Отметим, что няньки остаются на сцене вплоть до ухода семьи губернатора в церковь. При этом, несмотря на яркость окружающих: броскую импозантность губернаторской четы, роскошный наряд Нателлы в духе традиционной грузинской одежды, а также появление на сцене колоритной фигуры Князя Казбеги в красном (Гурам Сагарадзе), – няньки обращают на себя не меньшее внимание, чем остальные участники действия. Происходит это по понятной причине: являясь участниками происходящего, героини одновременно в достаточной мере «выламываются» из него: они стоят во второй балетной позиции, держа перед собой руки с «танцевальным» положением кистей. То есть с окружающим контекстом они сопрягаются по ассоциации смежности. Таким образом, ассоциативные связи наблюдаются не только между эпизодами, но и между их составляющими.

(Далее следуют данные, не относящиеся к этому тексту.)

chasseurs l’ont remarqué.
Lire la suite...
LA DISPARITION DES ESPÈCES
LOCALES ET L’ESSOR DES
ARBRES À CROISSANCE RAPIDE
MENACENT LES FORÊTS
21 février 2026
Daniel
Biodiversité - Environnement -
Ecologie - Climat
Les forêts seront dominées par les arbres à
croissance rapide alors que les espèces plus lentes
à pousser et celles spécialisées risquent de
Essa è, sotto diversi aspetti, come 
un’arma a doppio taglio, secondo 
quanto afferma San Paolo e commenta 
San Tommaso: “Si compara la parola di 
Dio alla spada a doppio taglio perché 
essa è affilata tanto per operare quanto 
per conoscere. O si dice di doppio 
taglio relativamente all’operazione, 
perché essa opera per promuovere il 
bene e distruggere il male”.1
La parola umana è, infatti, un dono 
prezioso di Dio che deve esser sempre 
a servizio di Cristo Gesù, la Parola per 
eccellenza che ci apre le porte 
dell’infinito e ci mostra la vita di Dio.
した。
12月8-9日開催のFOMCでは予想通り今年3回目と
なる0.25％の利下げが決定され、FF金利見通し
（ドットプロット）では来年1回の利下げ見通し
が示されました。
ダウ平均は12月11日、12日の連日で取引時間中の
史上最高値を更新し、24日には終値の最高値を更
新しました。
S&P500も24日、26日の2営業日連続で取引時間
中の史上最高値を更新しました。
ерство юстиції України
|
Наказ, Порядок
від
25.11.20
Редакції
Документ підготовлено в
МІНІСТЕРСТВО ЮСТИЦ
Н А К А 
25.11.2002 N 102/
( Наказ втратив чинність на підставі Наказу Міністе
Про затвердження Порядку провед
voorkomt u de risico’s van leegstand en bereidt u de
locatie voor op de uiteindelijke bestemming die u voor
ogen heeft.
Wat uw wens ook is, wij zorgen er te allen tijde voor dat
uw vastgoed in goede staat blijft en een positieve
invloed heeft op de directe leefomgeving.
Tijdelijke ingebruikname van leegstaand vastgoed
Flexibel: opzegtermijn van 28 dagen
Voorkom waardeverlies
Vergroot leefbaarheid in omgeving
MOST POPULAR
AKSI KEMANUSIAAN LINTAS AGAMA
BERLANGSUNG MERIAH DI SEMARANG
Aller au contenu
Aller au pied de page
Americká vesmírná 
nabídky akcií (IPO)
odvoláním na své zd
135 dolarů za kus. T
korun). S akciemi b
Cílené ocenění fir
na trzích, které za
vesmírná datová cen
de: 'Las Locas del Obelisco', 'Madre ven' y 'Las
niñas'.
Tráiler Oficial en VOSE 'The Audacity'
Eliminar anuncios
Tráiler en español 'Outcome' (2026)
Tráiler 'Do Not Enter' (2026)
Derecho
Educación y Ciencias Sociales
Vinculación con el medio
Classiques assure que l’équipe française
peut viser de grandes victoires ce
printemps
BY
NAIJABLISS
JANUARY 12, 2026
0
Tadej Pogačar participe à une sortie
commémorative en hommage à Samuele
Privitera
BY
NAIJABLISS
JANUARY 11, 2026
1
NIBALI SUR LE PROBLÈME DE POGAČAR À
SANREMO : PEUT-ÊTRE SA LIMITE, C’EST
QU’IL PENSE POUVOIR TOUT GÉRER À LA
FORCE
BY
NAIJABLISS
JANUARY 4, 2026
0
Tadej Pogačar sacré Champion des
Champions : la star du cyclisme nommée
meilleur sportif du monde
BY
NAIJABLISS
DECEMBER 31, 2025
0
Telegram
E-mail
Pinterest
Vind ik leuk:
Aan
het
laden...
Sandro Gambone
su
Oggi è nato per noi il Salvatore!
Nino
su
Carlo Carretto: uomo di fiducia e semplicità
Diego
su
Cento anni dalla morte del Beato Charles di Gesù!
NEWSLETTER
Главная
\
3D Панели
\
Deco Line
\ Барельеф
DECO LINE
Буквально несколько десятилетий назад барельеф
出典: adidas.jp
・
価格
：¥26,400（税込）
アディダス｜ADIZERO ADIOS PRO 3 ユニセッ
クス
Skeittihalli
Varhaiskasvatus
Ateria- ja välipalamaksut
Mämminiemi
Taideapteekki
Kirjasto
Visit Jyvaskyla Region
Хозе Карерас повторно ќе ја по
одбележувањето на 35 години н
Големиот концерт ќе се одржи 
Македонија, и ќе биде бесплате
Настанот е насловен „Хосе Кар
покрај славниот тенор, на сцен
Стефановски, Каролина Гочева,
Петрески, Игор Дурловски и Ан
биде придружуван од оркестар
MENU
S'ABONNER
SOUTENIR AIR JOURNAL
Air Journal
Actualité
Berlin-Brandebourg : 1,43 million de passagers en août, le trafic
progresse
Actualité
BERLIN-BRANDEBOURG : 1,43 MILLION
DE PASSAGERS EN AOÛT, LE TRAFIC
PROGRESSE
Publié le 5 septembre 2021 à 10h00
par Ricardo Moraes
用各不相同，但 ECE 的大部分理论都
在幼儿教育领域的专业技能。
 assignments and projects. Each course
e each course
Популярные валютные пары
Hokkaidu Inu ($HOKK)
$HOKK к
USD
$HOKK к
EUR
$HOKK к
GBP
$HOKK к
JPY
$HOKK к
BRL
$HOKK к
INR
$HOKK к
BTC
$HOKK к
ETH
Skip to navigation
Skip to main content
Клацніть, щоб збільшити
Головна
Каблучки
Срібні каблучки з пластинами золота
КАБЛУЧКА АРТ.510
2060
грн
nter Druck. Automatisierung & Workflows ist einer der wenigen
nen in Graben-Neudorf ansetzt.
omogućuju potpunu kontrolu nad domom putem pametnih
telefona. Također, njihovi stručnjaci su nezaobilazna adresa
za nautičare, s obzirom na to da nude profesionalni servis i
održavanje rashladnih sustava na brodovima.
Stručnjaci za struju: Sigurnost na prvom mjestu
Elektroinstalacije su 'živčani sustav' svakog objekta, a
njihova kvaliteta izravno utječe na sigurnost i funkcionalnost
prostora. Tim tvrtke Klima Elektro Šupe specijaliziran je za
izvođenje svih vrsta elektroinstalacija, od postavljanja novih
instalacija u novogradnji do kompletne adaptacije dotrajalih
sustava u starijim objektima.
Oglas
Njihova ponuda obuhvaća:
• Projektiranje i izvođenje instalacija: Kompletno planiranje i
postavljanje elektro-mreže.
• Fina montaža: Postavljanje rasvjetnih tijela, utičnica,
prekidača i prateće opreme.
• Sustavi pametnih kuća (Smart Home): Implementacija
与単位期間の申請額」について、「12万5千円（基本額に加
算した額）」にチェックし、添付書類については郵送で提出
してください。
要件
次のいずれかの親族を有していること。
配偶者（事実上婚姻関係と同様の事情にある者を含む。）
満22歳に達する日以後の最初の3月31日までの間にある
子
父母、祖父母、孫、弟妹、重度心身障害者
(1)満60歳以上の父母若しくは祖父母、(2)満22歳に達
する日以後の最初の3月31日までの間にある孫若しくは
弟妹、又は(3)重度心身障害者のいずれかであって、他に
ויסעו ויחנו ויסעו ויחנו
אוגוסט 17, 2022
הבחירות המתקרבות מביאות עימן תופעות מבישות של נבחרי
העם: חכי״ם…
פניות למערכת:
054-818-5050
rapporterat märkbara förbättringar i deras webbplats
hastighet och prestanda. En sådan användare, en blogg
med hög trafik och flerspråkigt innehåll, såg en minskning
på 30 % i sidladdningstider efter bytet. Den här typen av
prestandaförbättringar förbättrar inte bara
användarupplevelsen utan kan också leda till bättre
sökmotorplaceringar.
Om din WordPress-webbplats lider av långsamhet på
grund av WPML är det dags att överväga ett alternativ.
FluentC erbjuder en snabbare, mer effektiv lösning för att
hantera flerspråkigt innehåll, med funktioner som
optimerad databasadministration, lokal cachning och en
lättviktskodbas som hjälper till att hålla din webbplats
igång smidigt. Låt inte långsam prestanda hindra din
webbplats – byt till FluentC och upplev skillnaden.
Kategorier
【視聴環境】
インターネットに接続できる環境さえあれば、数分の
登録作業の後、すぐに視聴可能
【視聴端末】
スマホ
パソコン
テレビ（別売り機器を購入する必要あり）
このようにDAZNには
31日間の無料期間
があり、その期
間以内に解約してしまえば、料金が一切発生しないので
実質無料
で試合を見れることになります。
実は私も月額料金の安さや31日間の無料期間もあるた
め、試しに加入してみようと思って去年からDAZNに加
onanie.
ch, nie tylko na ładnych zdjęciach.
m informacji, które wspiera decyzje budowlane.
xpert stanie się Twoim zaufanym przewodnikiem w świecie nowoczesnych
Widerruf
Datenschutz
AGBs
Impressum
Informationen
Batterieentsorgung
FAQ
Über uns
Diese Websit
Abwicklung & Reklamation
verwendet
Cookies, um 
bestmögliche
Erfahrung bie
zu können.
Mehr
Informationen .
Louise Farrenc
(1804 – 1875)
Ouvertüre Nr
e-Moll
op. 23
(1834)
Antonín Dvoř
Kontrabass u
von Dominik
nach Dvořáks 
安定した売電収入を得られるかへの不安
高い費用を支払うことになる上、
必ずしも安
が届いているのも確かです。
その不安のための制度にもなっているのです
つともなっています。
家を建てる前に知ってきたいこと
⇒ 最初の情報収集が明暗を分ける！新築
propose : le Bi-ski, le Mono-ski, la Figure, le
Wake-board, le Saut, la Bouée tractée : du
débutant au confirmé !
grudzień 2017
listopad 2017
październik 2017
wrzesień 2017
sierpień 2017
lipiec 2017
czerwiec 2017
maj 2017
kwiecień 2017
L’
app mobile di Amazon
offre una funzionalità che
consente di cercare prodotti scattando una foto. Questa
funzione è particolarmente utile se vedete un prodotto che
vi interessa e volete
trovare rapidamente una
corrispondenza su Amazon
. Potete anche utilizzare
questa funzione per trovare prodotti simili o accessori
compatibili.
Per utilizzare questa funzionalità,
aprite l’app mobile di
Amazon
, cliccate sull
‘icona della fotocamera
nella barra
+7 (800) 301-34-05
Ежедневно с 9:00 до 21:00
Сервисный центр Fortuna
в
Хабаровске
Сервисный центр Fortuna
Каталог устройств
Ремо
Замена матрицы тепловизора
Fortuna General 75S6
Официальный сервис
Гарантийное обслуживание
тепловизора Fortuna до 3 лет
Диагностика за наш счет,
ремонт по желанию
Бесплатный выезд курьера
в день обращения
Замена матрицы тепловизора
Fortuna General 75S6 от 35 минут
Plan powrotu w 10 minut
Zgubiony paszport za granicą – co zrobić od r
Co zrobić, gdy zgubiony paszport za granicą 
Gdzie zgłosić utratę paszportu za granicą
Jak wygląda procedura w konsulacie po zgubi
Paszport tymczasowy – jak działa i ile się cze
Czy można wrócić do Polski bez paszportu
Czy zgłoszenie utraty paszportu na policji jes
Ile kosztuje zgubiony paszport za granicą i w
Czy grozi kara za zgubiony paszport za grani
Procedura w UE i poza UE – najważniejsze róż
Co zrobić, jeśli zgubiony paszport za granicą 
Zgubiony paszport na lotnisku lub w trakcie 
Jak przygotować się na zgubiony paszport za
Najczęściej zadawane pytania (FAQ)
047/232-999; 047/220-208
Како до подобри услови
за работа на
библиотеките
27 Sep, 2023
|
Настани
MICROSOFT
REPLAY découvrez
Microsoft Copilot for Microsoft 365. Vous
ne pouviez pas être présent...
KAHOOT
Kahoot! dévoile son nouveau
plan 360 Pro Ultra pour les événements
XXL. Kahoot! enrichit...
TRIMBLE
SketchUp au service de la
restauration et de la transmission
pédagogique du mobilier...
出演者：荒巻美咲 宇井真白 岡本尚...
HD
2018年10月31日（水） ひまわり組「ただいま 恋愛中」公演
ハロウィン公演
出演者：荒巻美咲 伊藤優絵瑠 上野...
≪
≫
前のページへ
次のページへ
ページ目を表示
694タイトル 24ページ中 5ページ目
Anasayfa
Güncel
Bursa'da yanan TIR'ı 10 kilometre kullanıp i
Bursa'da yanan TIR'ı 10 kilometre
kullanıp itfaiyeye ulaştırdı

Та же связь по ассоциации смежности возникает и внутри сцены, где Рассказчик, подхватив младенца из коляски, представляет его зрителю: «Абашули Михаил Георгиевич». В этот момент, когда нас знакомят с героем спектакля, вокруг которого будет развиваться действие, его мать, губернаторша, продолжает сохранять описанную выше танцевальную позу. То есть, имея прямое отношение к эпизоду, она одновременно отстранена от происходящего. А вся эта сцена в целом с внефабульным персонажем в виде Рассказчика, «незаконно», вне причинно-следственной логики, внедренная в ситуацию праздничного выхода губернаторской семьи и по сути прерывающая ее, с соседними эпизодами сочетается ассоциацией по контрасту. Здесь стоит отметить, что ассоциативно-монтажный принцип связи между эпизодами, который применялся Стуруа по крайней мере с «Кавказского мелового круга», был осознан режиссером именно как закон формы его произведений, о чем свидетельствует, например, его заявление, сделанное в 1980 г., когда он, сопоставляя свой театр с кинематографом, указал, в частности, что тот связан с ним «чисто формально – (…) монтажностью спектаклей»[98].